**Task directions:**
Please reproduce every line of the entries below word for word, leaving the pictures out of your answer.

Entries excerpted from a collection
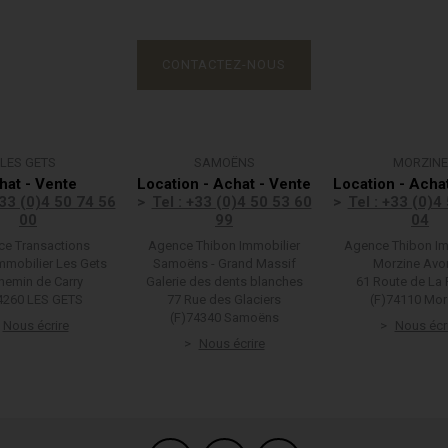
CONTACTEZ-NOUS
LES GETS
SAMOËNS
MORZINE
hat - Vente
Location - Achat - Vente
Location - Acha
+33 (0)4 50 74 56
Tel : +33 (0)4 50 53 60
Tel : +33 (0)4
00
99
04
e Transactions
Agence Thibon Immobilier
Agence Thibon Im
mmobilier Les Gets
Samoëns - Grand Massif
Morzine Avo
hemin de Carry
Galerie des dents blanches
61 Route de La 
4260 LES GETS
77 Rue des Glaciers
(F)74110 Mor
(F)74340 Samoëns
Nous écrire
Nous écr
Nous écrire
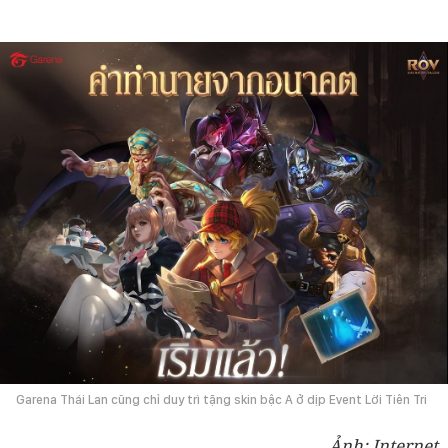
Garena Thái Lan cũng chỉ duy trì tặng skin bậc A ở dịp Event Lời Tiên Tri
Ảnh: Internet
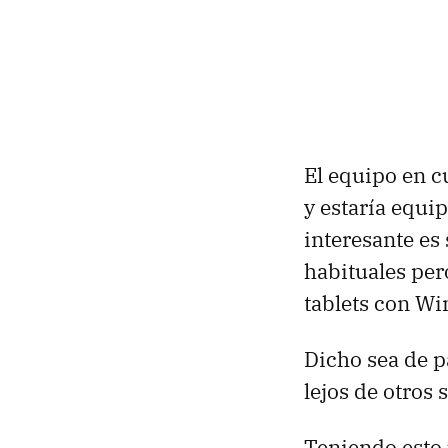
El equipo en c
y estaría equ
interesante es
habituales per
tablets con Wi
Dicho sea de p
lejos de otros
Teniendo esto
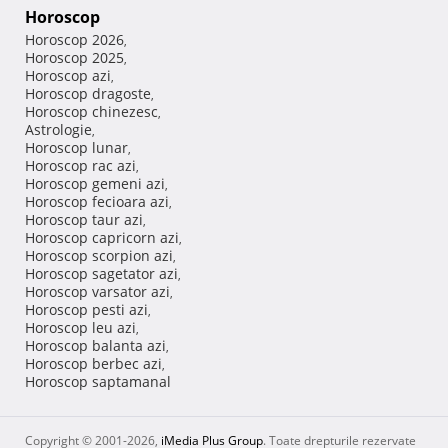
Horoscop
Horoscop 2026
,
Horoscop 2025
,
Horoscop azi
,
Horoscop dragoste
,
Horoscop chinezesc
,
Astrologie
,
Horoscop lunar
,
Horoscop rac azi
,
Horoscop gemeni azi
,
Horoscop fecioara azi
,
Horoscop taur azi
,
Horoscop capricorn azi
,
Horoscop scorpion azi
,
Horoscop sagetator azi
,
Horoscop varsator azi
,
Horoscop pesti azi
,
Horoscop leu azi
,
Horoscop balanta azi
,
Horoscop berbec azi
,
Horoscop saptamanal
Copyright © 2001-2026,
iMedia Plus Group
. Toate drepturile rezervate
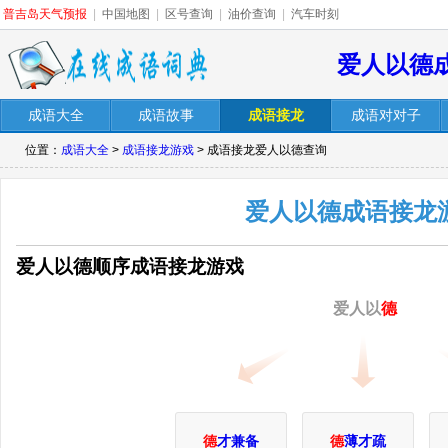
普吉岛天气预报
|
中国地图
|
区号查询
|
油价查询
|
汽车时刻
爱人以德
成语大全
成语故事
成语接龙
成语对对子
位置：
成语大全
>
成语接龙游戏
> 成语接龙爱人以德查询
爱人以德成语接龙
爱人以德顺序成语接龙游戏
爱人以
德
德
才兼备
德
薄才疏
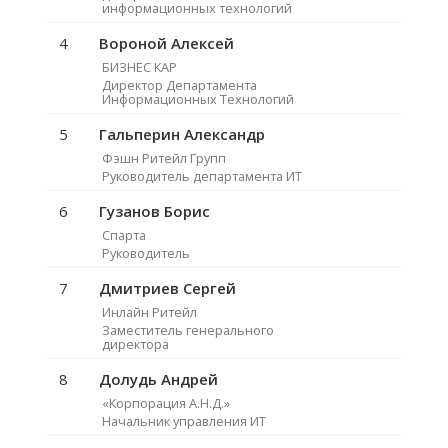
информационных технологий
4
Вороной Алексей
БИЗНЕС КАР
Директор Департамента
Информационных Технологий
5
Гальперин Александр
Фэшн Ритейл Групп
Руководитель департамента ИТ
6
Гузанов Борис
Спарта
Руководитель
7
Дмитриев Сергей
Инлайн Ритейл
Заместитель генерального
директора
8
Долудь Андрей
«Корпорация А.Н.Д.»
Начальник управления ИТ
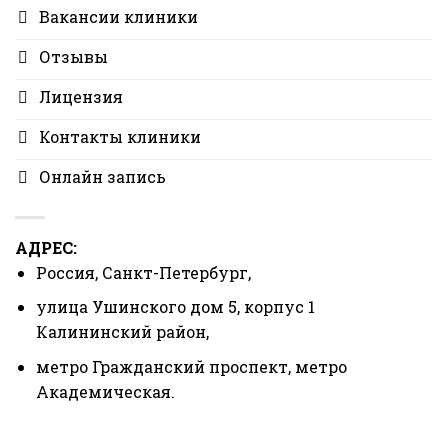
Вакансии клиники
Отзывы
Лицензия
Контакты клиники
Онлайн запись
АДРЕС:
Россия, Санкт-Петербург,
улица Ушинского дом 5, корпус 1
Калининский район,
метро Гражданский проспект, метро
Академическая.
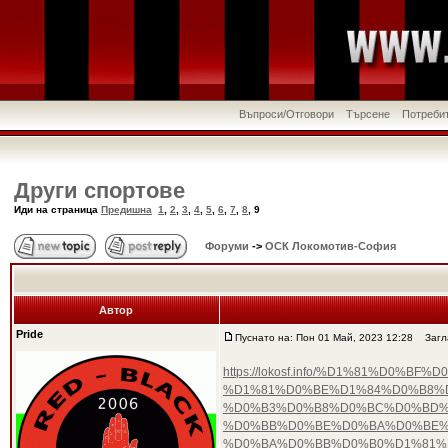
Въпроси/Отговори
Търсене
Потреби
Други спортове
Иди на страница
Предишна
1
,
2
,
3
,
4
,
5
,
6
,
7
,
8
,
9
Форуми
->
ОСК Локомотив-София
Автор
Pride
Пуснато на: Пон 01 Май, 2023 12:28
Загла
https://lokosf.info/%D1%81%D
%D1%81%D0%BE%D1%84%D0%B8%
%D0%B3%D0%B8%D0%BC%D0%BD%D
%D0%BB%D0%BE%D0%BA%D0%BE%
%D0%BA%D0%BB%D0%B0%D1%81%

**Answer to the problem:**
CONTACTEZ-NOUS
LES GETS
SAMOËNS
MORZINE
hat - Vente
Location - Achat - Vente
Location - Acha
+33 (0)4 50 74 56
Tel : +33 (0)4 50 53 60
Tel : +33 (0)4
00
99
04
e Transactions
Agence Thibon Immobilier
Agence Thibon Im
mmobilier Les Gets
Samoëns - Grand Massif
Morzine Avo
hemin de Carry
Galerie des dents blanches
61 Route de La 
4260 LES GETS
77 Rue des Glaciers
(F)74110 Mor
(F)74340 Samoëns
Nous écrire
Nous écr
Nous écrire
Garena Thái Lan cũng chỉ duy trì tặng skin bậc A ở dịp Event Lời Tiên Tri
Ảnh: Internet
El equipo en c
y estaría equ
interesante es
habituales per
tablets con Wi
Dicho sea de p
lejos de otros
Teniendo esto
Horoscop
Horoscop 2026
,
Horoscop 2025
,
Horoscop azi
,
Horoscop dragoste
,
Horoscop chinezesc
,
Astrologie
,
Horoscop lunar
,
Horoscop rac azi
,
Horoscop gemeni azi
,
Horoscop fecioara azi
,
Horoscop taur azi
,
Horoscop capricorn azi
,
Horoscop scorpion azi
,
Horoscop sagetator azi
,
Horoscop varsator azi
,
Horoscop pesti azi
,
Horoscop leu azi
,
Horoscop balanta azi
,
Horoscop berbec azi
,
Horoscop saptamanal
Copyright © 2001-2026,
iMedia Plus Group
. Toate drepturile rezervate
普吉岛天气预报
|
中国地图
|
区号查询
|
油价查询
|
汽车时刻
爱人以德
成语大全
成语故事
成语接龙
成语对对子
位置：
成语大全
>
成语接龙游戏
> 成语接龙爱人以德查询
爱人以德成语接龙
爱人以德顺序成语接龙游戏
爱人以
德
德
才兼备
德
薄才疏
информационных технологий
4
Вороной Алексей
БИЗНЕС КАР
Директор Департамента
Информационных Технологий
5
Гальперин Александр
Фэшн Ритейл Групп
Руководитель департамента ИТ
6
Гузанов Борис
Спарта
Руководитель
7
Дмитриев Сергей
Инлайн Ритейл
Заместитель генерального
директора
8
Долудь Андрей
«Корпорация А.Н.Д.»
Начальник управления ИТ
Вакансии клиники
Отзывы
Лицензия
Контакты клиники
Онлайн запись
АДРЕС:
Россия, Санкт-Петербург,
улица Ушинского дом 5, корпус 1
Калининский район,
метро Гражданский проспект, метро
Академическая.
Въпроси/Отговори
Търсене
Потреби
Други спортове
Иди на страница
Предишна
1
,
2
,
3
,
4
,
5
,
6
,
7
,
8
,
9
Форуми
->
ОСК Локомотив-София
Автор
Pride
Пуснато на: Пон 01 Май, 2023 12:28
Загла
https://lokosf.info/%D1%81%D
%D1%81%D0%BE%D1%84%D0%B8%
%D0%B3%D0%B8%D0%BC%D0%BD%D
%D0%BB%D0%BE%D0%BA%D0%BE%
%D0%BA%D0%BB%D0%B0%D1%81%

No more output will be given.